On Saturday, December 8, Buju Banton is set to be released from federal prison in Georgia. He has been incarcerated in the United States since 2010 for a drug-related crime. Leading up to his release, the Jamaica Observer presents a daily feature on what has transpired in that time with members of his family, friends and colleagues.
TWO incidents in the Whitehall Avenue section of Kingston this year defined the working-class community where Buju Banton was raised. In August police imposed a curfew in the adjoining Park and 100 lanes after a woman from the latter area was murdered by gunmen.
Two months later, there was a much happier occasion when the Kingston and St Andrew Municipal Corporation (KSAMC) renamed streets in the Whitehall Avenue vicinity for home-grown artistes who helped make dancehall music an international force.

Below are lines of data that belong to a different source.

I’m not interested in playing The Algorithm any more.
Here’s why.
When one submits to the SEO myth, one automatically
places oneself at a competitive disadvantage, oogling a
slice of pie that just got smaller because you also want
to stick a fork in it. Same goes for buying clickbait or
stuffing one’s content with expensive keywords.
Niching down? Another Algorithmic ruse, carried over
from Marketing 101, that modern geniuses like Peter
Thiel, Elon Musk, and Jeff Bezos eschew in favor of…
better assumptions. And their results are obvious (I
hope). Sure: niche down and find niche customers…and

Buju Banton started his career in this rugged environment along the Red Hills Road strip. He began his career in the late 1980s on ‘area sounds’ like Rambo International which was driven by deejays Flourgon, Red Dragon and Daddy Lizard and a silky-smooth singer called Sanchez.
The next time Buju visits Whitehall Avenue, its tributaries will have different names. Park Lane comprises Flourgon Way, Sanchez Drive, Lizard Close, Red Dragon Path, Terry Ganzie Way, Fabby Dolly Way and Sultan Way.

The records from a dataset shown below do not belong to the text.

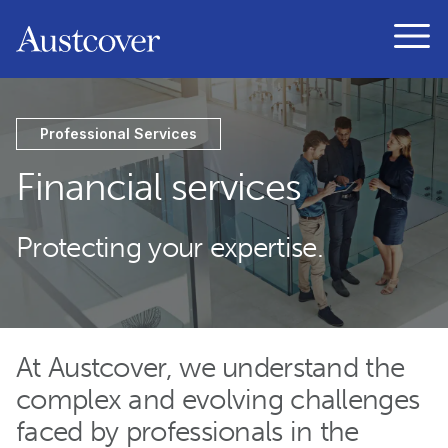
Austcover
Open
Professional Services
Financial services
Protecting your expertise.
At Austcover, we understand the
complex and evolving challenges
faced by professionals in the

Most of the artistes were present for the unveiling, which was led by Entertainment Minister Olivia Grange in October. Red Dragon, Flourgon’s younger brother and Buju’s friend, died in 2015 at age 49.
Police report that the long-standing feud between thugs from 100 Lane and Park Lane had cooled in the past two years, but the murder of 37-year-old Hasia Fowles reopened old wounds. That forced law enforcement to increase their presence to restore calm.
It did not last long, as a man was killed and five persons injured in a drive-by shooting along Red Hills Road one day later.
Music provided relief from urban disturbance throughout Whitehall Avenue during the 1980s and 1990s. Most of the fledgling artistes from that neighbourhood graduated with honours in the 1980s by recording for music producer Winston Riley. Flourgon (One Foot Skank), Red Dragon (Hold A Fresh) and Sanchez (Loneliness) all had hits for his Techniques label.
Two of Buju Banton’s hard-core hit songs, Stamina Daddy and Ring The Alarm Quick (with Tenor Saw) were also produced by Riley who died in 2012, one year after the singjay was found guilty of conspiracy to possess with intent to distribute five or more kilograms of cocaine, possession of a firearm in furtherance of a drug-trafficking offence and using communication wires to facilitate a drug-trafficking offense.
One thing that has not changed since he was away: His Gargamel recording studio, located along Red Hills Road, is still active.